- Problems to solve -
1) Name every actor mentioned in the movie review.
2) Write the next few sentences of the movie review, picking up after its last line.

- Text -
++++

Ocean decides to make things right. He gathers together the whole gang, and they plan to get back at Bank by hitting him where it really hurts – in the bank. What follows is an elaborately constructed, yet strangely believable plan to pull a heist on the whole casino.
Soderbergh seems to be the only director right now who can successfully juggle so many characters at once. A nod also goes to big stars George Clooney and Brad Pitt. At several points in the movie, they take a back seat to other regulars, which is a relief because I was getting real tired of hearing Brad Pitt eat through his dialogue. Casey Affleck and Scott Caan have hilarious supporting roles, Bernie Mac lays it on thick as a cheesy dominoes dealer and Don Cheadle gets a chance to shine in some funnier parts of the film.

++++

- Information given -
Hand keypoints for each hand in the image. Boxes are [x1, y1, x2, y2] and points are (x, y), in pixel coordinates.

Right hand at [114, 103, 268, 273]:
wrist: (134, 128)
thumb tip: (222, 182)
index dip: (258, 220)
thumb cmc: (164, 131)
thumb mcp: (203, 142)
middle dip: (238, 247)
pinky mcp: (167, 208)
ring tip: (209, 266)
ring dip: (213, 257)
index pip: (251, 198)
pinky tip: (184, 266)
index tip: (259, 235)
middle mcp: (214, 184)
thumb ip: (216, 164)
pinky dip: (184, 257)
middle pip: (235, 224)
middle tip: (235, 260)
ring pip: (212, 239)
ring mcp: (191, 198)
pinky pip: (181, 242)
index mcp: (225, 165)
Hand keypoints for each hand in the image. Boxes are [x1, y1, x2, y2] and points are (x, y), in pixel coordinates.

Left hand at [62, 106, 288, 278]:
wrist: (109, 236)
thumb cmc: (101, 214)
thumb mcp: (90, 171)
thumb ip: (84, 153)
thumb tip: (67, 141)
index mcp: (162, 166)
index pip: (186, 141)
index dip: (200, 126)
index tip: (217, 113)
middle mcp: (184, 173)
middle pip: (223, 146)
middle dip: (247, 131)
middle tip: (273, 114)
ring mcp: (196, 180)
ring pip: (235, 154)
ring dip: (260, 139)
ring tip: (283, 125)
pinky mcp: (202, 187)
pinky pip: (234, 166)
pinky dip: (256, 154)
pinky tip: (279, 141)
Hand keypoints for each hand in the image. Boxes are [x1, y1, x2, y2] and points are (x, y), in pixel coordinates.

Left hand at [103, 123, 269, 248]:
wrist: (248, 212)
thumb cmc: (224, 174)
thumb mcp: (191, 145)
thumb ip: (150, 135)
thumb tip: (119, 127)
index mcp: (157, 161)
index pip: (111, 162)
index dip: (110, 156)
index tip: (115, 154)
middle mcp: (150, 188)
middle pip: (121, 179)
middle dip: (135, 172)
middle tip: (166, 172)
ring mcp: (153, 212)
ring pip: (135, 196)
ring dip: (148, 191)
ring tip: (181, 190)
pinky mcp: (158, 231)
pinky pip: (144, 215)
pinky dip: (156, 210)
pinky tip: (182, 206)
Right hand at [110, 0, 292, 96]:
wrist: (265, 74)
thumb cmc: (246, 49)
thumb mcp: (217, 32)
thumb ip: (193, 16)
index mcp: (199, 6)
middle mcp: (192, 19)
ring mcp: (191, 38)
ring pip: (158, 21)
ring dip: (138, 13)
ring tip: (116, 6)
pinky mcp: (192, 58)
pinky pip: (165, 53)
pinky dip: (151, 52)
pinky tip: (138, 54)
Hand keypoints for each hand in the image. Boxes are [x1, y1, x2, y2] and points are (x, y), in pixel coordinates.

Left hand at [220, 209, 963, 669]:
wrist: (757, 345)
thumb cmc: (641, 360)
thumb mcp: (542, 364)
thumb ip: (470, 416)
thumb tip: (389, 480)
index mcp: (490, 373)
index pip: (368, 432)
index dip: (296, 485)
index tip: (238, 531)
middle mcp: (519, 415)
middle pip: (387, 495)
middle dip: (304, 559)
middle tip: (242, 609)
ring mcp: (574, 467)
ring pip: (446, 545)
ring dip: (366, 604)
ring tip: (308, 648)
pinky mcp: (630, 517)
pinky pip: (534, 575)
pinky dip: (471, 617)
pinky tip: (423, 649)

++++

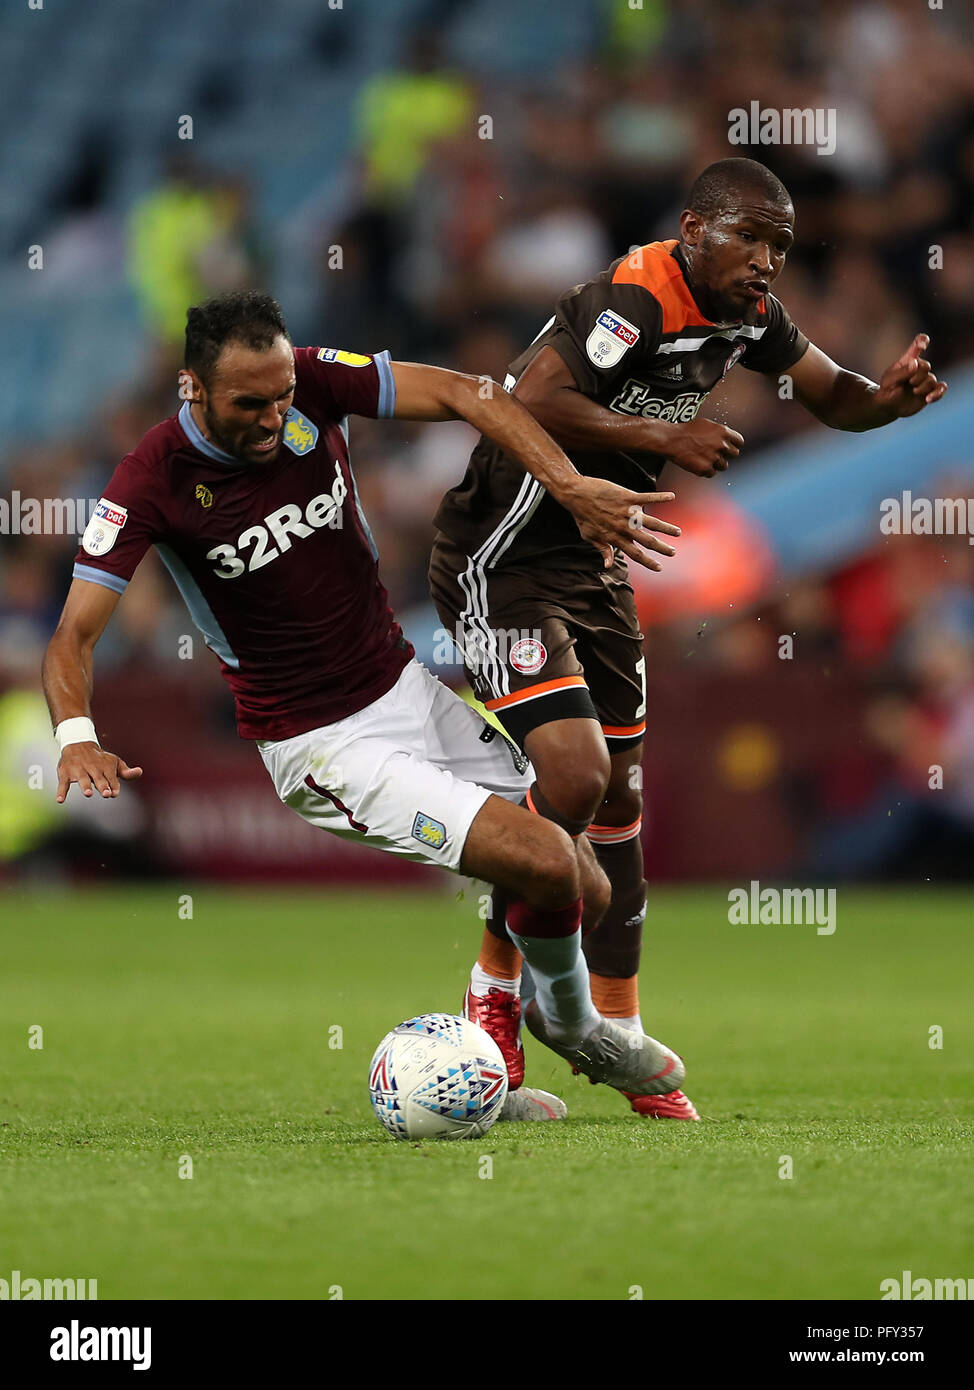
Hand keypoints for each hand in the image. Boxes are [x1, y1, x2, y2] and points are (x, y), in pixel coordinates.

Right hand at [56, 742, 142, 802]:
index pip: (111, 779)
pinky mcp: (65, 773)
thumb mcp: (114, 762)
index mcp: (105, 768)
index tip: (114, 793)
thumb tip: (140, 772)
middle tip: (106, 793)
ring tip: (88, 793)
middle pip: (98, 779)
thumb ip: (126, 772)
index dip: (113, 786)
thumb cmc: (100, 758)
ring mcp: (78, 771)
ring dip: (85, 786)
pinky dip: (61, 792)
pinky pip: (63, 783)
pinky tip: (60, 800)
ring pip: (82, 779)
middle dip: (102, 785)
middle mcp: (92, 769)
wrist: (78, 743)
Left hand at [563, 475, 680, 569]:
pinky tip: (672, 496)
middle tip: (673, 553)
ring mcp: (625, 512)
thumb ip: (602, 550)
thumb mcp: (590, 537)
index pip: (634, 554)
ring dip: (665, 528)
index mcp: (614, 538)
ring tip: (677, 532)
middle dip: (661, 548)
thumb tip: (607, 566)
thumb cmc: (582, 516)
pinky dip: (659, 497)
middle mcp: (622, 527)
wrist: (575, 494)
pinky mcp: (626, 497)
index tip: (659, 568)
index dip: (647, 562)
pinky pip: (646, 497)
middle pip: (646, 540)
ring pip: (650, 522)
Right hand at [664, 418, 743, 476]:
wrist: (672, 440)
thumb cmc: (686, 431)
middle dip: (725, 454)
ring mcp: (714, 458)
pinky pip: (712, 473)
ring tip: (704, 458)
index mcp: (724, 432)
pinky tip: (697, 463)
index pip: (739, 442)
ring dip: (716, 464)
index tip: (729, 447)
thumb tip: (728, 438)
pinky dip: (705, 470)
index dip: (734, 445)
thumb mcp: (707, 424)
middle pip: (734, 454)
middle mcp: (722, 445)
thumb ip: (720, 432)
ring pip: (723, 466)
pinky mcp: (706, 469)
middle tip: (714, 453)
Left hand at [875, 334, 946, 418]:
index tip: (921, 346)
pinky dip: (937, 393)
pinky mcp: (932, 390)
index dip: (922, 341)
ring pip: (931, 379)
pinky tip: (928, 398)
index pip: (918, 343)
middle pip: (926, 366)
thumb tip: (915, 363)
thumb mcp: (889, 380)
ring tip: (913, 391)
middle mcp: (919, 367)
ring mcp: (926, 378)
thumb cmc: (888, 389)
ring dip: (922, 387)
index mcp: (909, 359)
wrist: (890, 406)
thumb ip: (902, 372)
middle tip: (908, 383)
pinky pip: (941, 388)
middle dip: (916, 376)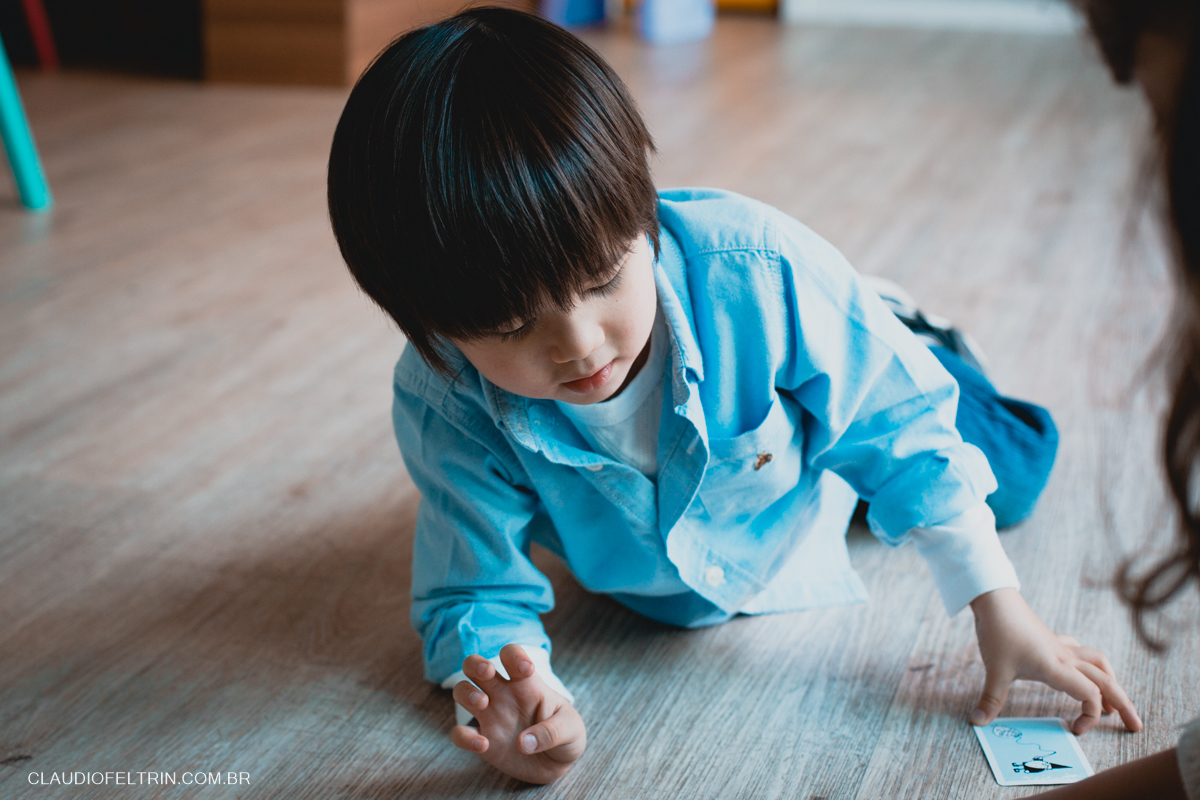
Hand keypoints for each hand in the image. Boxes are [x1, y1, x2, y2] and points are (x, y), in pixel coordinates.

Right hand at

++++

- Answer set -
1) George Clooney, Brad Pitt, Casey Affleck, Scott Caan, Bernie Mac, Don Cheadle

2)
Several new characters also crop up, and all of them are great. Eddie Izzard shines a freelance consultant who helps Ocean plan the heist. However, the new cast member that really got my attention was Ellen Barkin, who plays Bank’s right hand man. I don’t care if the lady is in her 50s. She’s one of the sexiest women in Hollywood today, and she shows it off considerably in this film.
As far as the story goes, it’s way over the top, but still a lot of fun. The story is somewhat predictable, but I was okay with that. Like the aforementioned James Bond movies, it’s not about the reality of the situation but the fun you have watching it.